Optimizing RAM Usage: lgb.Dataset Creation from CSV by columns

microsoft / LightGBM

A fast, distributed, high performance gradient boosting (GBT, GBDT, GBRT, GBM or MART) framework based on decision tree algorithms, used for ranking, classification and many other machine learning tasks.

https://lightgbm.readthedocs.io/en/latest/

MIT License

16.7k stars 3.83k forks source link

Optimizing RAM Usage: lgb.Dataset Creation from CSV by columns #6358

Open jaguerrerod opened 8 months ago

jaguerrerod commented 8 months ago

Is there a way to generate an lgb.Dataset by reading a file column-wise? I don't think so, but I'm not sure why this functionality doesn't exist. Dataset creation is a bottleneck that prevents us from utilizing all the RAM. Once the bins for each variable are created, especially if there are few like in my case (around 25 numeric values per variable), the dataset size is drastically reduced. However, to achieve this, we need to load the data into RAM, typically from a disk file, and this intermediate step consumes several times the RAM required by the lgb.Dataset. In practice, if we have X RAM, we can only use X/2 or even less. Would it not be possible to read a CSV where each row contains the data for one column, perform binning, and sequentially free up the RAM? Is there any other alternative to fully utilize all the RAM?

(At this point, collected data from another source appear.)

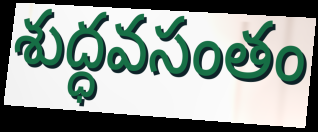
శుద్ధవసంతం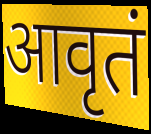
आवृतं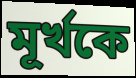
মূর্খকে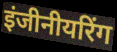
इंजीनीयरिंगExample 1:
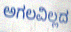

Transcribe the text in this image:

ಅಗಲವಿಲ್ಲದ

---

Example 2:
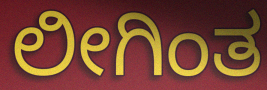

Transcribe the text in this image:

ಲೀಗಿಂತ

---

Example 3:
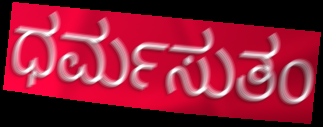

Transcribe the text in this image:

ಧರ್ಮಸುತಂ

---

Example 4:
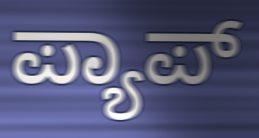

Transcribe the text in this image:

ಪ್ಯಾಪ್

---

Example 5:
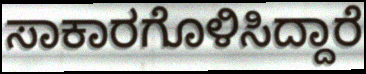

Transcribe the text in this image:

ಸಾಕಾರಗೊಳಿಸಿದ್ದಾರೆ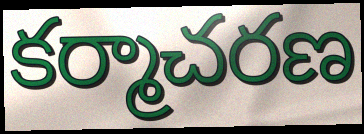
కర్మాచరణ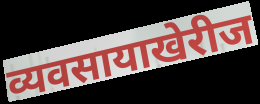
व्यवसायाखेरीजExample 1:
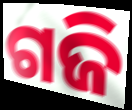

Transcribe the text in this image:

ଗଜି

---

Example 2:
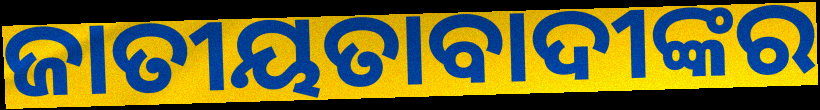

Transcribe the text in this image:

ଜାତୀୟତାବାଦୀଙ୍କର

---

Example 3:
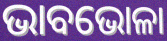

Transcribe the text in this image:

ଭାବଭୋଳା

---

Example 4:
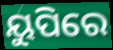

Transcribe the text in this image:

ୟୁପିରେ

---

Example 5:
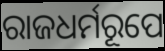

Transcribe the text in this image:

ରାଜଧର୍ମରୂପେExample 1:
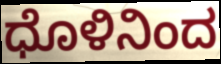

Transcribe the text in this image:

ಧೊಳಿನಿಂದ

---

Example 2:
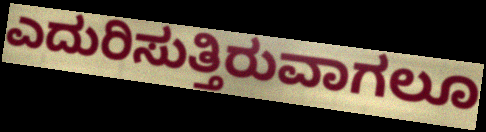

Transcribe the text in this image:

ಎದುರಿಸುತ್ತಿರುವಾಗಲೂ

jmoralez commented 8 months ago

Hey @jaguerrerod, thanks for using LightGBM. You can create single column datasets one at a time and add them to your full dataset. Here's an example:

import lightgbm as lgb
from sklearn.datasets import make_regression

X, y = make_regression(n_features=5)
# create dataset with single column and target
ds = lgb.Dataset(X[:, [0]], y, feature_name=['x0']).construct()
# add the rest of the columns, these can be read from a file one at a time
for j in range(1, X.shape[1]):
    ds.add_features_from(lgb.Dataset(X[:, [j]], feature_name=[f'x{j+1}']).construct())
print(ds.num_feature())
# 5

Please let us know if you have further doubts.

jaguerrerod commented 8 months ago

Great, Thank you! Does it works in R? If not, Could I construct the dataset in python, save it and load from R?

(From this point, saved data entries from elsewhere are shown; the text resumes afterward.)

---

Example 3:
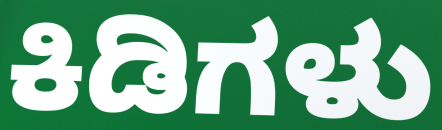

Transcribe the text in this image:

ಕಿಡಿಗಳು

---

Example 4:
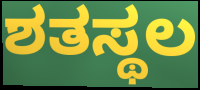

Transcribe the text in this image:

ಶತಸ್ಥಲ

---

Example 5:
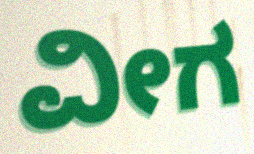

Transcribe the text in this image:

ವೀಗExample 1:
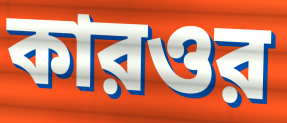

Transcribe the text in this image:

কারওর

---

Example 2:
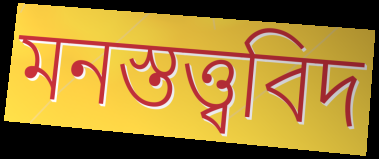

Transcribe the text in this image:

মনস্তত্ত্ববিদ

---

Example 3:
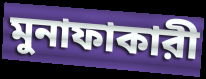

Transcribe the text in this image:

মুনাফাকারী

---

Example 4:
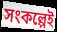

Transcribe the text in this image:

সংকল্পেই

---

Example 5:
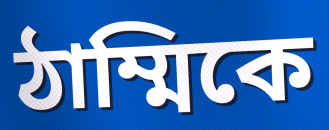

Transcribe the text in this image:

ঠাম্মিকেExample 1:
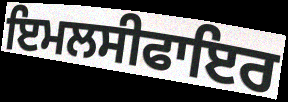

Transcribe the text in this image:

ਇਮਲਸੀਫਾਇਰ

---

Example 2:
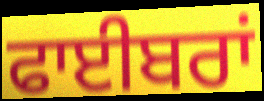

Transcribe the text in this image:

ਫਾਈਬਰਾਂ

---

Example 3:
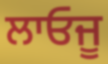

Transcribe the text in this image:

ਲਾਓਜੂ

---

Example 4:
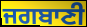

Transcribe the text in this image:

ਜਗਬਾਣੀ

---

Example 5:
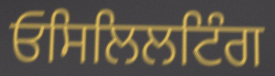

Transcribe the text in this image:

ਓਸਿਲਿਲਟਿੰਗ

jmoralez commented 8 months ago

I think the R package doesn't have that feature (I looked for calls to LGBM_DatasetAddFeaturesFrom in R's Dataset and didn't find any), but you should be able to save it from Python and load it in R.

jaguerrerod commented 8 months ago

It would be great to have this in the R interface, but at least using Python to generate the dataset incrementally is a workaround. Thank you.

jameslamb commented 8 months ago

would be great to have this in the R interface

Would you like to contribute that? We'd welcome the help.

jaguerrerod commented 8 months ago

Unfortunately, I lack knowledge of C++ for this task. I could offer a reward if someone is willing to do the work for me, but I am unaware of where to post such a request. If anyone interested contacts me, we can discuss it further, and of course, it would be for incorporation into the master and sharing it with the community.

jameslamb commented 8 months ago

No problem, thanks anyway for considering it.